Dzień dobry, czy jest u państwa jakiś samochód z instalacją LPG? Takie pytanie coraz częściej słyszą komisy i osoby zajmujące się sprzedażą używanych samochodów. A dostępność takich aut jest coraz mniejsza, żeby nie powiedzieć bardzo mała. W ostatnim czasie zainteresowanie pojazdami z autogazem wystrzeliło w górę.
LPG ze świecą szukać
Odpowiedź dlaczego samochody z instalacją LPG budzą tak duże zainteresowanie jest prosta. Wystarczy spojrzeć na pierwszą lepszą stację paliw i zobaczyć różnice w cenach paliwa. Dziś sytuacja większości Polaków jest jaka jest i każdy chce jeździć, jak najtaniej. Mając silnik diesla czy benzynowy, ciężko szukać oszczędności.

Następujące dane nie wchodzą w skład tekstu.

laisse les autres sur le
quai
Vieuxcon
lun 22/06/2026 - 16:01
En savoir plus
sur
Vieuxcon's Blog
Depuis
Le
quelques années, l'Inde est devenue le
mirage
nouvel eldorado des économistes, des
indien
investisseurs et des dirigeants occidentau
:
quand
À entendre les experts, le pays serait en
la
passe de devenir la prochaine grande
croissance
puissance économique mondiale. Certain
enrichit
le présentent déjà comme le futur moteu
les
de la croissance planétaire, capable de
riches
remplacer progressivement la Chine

Dlatego, gdy tylko w serwisach sprzedających samochody pojawi się oferta z autem na gaz, bardzo szybko ona znika. Klienci nie patrzą nawet na markę, kolor i wiele różnych rzeczy. Samochód ma po prostu jeździć, być tani w zakupie i służyć.
Podobnie sytuacja wygląda w komisach, gdzie nawet odbywają się już ”ciche rezerwacje”. Po prostu właściciele mają dawać znać danym osobom, gdy w ich ofercie nagle pojawi się auto zasilane gazem. To pokazuje, jak ciężko na rynku jest znaleźć odpowiednie auto z LPG.
Używany samochód z autogazem
Drugi problem jaki leży w znalezieniu pojazdów z instalacją gazową jest taki, że mało kto chce sprzedać takie auto. Większość osób, która nawet miała to w planach pozostawia je na ”czarną godzinę”. Dobrą metodą zatem jest sąsiedzka znajomość i trafienie na taką osobę.
Wówczas w ramach negocjacji można nabyć taki samochód łatwiej, niż szukać go w internecie czy wydzwaniać komisy. Jedno jest pewne – rynek pojazdów zasilanych autogazem mocno się odrodził i to na tyle, że stał się problematyczny.